DATA TO PROCESS:

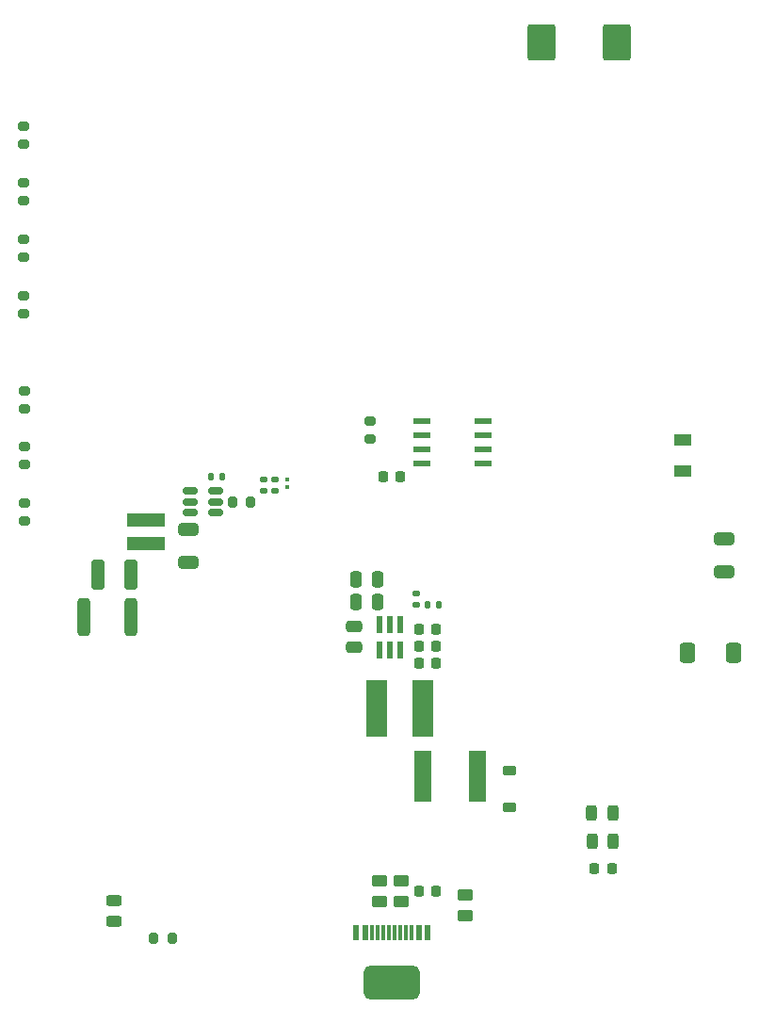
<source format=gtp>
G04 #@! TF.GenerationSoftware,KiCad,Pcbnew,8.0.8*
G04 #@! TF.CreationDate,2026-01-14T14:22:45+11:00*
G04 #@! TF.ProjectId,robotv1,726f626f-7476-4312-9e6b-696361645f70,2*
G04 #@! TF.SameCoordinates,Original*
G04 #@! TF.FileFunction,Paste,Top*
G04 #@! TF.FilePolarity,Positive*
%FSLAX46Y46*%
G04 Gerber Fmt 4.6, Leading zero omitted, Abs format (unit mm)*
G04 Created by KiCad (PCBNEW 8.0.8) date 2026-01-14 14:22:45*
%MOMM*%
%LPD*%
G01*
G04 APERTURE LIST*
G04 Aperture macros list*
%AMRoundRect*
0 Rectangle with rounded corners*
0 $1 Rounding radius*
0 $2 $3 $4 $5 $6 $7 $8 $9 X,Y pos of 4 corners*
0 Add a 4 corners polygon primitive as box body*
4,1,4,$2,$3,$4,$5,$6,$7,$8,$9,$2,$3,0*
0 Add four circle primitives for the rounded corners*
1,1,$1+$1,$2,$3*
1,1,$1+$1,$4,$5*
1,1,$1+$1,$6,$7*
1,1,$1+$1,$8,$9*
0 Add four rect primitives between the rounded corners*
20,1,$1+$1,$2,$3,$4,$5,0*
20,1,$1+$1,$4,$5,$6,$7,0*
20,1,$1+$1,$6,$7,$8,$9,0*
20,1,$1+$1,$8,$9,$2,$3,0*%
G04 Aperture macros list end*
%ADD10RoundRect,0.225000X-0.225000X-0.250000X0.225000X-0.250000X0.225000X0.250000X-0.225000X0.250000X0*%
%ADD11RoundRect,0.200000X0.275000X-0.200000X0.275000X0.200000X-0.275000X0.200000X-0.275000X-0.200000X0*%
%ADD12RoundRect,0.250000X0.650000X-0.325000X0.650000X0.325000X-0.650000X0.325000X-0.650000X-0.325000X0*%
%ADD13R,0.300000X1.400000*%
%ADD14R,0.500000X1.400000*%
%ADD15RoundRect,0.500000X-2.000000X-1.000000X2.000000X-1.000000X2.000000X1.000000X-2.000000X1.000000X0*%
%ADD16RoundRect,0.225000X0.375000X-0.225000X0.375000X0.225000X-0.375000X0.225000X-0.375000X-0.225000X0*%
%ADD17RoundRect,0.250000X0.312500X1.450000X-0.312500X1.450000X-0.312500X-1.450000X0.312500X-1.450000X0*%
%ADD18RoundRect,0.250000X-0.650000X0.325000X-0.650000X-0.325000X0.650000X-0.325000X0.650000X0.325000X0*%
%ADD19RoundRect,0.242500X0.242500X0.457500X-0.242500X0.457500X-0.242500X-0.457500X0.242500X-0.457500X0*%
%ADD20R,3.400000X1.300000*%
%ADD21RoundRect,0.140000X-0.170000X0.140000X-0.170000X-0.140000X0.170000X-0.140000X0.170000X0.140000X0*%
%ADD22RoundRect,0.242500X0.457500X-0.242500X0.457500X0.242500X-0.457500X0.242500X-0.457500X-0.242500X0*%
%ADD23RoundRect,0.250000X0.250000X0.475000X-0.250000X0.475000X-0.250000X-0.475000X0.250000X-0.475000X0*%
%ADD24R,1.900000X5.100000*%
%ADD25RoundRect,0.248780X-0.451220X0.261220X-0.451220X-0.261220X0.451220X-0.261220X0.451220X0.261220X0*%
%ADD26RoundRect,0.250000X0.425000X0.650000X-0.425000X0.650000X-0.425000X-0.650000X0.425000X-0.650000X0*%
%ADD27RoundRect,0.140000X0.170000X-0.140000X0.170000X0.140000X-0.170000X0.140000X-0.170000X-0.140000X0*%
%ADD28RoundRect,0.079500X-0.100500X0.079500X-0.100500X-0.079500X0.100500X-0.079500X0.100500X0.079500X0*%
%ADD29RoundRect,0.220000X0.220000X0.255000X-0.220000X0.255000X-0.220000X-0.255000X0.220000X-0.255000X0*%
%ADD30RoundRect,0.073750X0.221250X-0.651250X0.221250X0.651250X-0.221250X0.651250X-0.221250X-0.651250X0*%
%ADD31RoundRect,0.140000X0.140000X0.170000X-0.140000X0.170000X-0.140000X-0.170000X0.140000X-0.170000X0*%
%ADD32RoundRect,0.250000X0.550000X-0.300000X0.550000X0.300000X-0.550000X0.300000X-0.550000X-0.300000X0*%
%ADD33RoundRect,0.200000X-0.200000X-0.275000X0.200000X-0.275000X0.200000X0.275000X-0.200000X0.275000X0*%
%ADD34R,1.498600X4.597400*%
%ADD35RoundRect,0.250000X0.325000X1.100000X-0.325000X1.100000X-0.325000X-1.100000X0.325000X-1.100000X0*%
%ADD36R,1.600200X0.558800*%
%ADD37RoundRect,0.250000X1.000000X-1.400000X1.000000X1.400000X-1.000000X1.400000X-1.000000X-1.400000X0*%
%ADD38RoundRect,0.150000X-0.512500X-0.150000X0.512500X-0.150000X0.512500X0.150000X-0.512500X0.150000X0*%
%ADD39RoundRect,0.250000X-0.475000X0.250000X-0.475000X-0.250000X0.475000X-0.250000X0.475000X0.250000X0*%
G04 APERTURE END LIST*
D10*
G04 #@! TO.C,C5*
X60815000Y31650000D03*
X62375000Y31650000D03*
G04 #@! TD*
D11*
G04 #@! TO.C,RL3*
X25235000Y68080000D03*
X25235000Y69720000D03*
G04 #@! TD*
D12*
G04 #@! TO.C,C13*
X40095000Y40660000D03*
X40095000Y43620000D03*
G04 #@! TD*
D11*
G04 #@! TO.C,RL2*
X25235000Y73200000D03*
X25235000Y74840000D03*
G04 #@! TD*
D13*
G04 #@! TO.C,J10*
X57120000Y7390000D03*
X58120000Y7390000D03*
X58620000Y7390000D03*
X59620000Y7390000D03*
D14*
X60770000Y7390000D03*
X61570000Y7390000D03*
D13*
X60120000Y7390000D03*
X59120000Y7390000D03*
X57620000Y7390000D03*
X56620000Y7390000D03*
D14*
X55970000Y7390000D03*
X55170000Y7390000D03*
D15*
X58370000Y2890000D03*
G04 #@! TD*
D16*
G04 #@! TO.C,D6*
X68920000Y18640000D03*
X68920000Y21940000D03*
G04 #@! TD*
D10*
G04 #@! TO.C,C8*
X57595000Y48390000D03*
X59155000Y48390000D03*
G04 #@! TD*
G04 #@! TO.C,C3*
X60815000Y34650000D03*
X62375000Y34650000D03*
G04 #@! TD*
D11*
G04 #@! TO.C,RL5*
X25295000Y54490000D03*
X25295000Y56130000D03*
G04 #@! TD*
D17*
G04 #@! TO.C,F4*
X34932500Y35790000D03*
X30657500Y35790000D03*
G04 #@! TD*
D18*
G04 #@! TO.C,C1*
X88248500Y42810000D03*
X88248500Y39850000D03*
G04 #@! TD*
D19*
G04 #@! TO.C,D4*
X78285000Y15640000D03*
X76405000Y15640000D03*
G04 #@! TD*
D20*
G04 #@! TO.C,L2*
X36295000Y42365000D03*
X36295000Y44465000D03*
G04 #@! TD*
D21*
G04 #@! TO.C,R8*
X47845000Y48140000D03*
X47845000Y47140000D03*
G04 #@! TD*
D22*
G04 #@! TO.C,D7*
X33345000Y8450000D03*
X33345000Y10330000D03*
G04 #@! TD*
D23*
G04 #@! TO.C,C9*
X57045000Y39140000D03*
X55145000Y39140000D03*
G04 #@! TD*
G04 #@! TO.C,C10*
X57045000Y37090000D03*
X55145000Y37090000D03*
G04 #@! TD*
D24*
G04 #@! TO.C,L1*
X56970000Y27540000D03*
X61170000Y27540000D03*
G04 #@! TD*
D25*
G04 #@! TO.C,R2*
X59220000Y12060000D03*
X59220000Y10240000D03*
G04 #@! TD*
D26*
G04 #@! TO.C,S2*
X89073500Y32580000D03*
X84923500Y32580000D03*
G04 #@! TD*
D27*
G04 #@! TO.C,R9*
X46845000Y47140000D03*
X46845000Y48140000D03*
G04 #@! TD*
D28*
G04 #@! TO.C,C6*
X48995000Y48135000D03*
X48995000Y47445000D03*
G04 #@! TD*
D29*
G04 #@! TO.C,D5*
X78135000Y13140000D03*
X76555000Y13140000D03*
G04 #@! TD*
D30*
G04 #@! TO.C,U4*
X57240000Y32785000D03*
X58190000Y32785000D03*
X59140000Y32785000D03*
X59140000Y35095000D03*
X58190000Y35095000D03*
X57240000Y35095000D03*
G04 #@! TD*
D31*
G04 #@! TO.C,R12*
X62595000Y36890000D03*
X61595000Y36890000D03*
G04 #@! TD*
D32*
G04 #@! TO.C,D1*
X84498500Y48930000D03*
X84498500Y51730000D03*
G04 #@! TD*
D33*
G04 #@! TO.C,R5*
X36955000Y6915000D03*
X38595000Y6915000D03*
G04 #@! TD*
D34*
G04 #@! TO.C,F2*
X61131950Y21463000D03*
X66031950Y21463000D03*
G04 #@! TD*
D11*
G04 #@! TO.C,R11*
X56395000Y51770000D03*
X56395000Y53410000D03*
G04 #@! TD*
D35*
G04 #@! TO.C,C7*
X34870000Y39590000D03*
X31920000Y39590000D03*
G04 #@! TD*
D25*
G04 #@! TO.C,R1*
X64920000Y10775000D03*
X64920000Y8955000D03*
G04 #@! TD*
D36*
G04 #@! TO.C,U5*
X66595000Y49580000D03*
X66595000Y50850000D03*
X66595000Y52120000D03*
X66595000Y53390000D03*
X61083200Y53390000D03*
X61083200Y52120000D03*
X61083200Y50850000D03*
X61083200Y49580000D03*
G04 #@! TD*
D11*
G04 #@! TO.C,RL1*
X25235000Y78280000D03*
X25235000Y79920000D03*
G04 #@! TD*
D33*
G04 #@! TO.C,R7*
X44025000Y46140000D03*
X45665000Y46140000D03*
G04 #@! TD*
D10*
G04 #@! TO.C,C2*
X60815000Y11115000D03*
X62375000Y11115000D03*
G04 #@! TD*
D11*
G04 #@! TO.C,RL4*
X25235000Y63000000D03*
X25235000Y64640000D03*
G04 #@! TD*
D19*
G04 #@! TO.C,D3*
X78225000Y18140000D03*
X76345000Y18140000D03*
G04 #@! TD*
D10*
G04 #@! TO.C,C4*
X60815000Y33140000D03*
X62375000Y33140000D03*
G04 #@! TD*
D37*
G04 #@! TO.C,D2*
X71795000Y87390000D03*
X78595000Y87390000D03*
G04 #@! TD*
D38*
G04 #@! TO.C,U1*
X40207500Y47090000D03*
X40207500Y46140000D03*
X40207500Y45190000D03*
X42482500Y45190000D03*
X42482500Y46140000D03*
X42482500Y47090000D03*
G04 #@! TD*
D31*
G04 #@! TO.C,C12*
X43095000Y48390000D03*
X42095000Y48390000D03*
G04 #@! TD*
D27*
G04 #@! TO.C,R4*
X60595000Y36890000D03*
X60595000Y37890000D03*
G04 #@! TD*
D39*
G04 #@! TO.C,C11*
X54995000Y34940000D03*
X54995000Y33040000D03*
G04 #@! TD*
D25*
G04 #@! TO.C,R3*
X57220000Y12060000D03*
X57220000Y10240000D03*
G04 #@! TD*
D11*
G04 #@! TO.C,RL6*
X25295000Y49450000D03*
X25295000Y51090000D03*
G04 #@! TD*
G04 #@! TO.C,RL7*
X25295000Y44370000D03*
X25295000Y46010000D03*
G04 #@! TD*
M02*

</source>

...

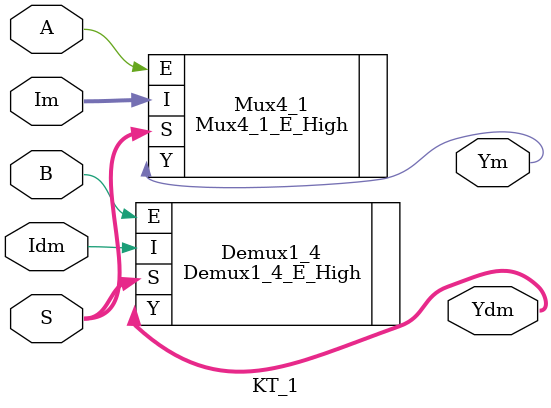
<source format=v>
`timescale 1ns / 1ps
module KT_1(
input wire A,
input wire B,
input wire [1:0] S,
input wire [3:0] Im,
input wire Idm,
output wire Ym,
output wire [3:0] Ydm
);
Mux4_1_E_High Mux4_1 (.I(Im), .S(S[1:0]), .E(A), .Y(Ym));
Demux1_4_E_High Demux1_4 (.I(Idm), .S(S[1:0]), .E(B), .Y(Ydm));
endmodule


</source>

INSTRUCTIONS TO FOLLOW:
Copy task for the entries above: every line with the string "source".

ANSWER SECTION:
<source format=gtp>
</source>
<source format=v>
</source>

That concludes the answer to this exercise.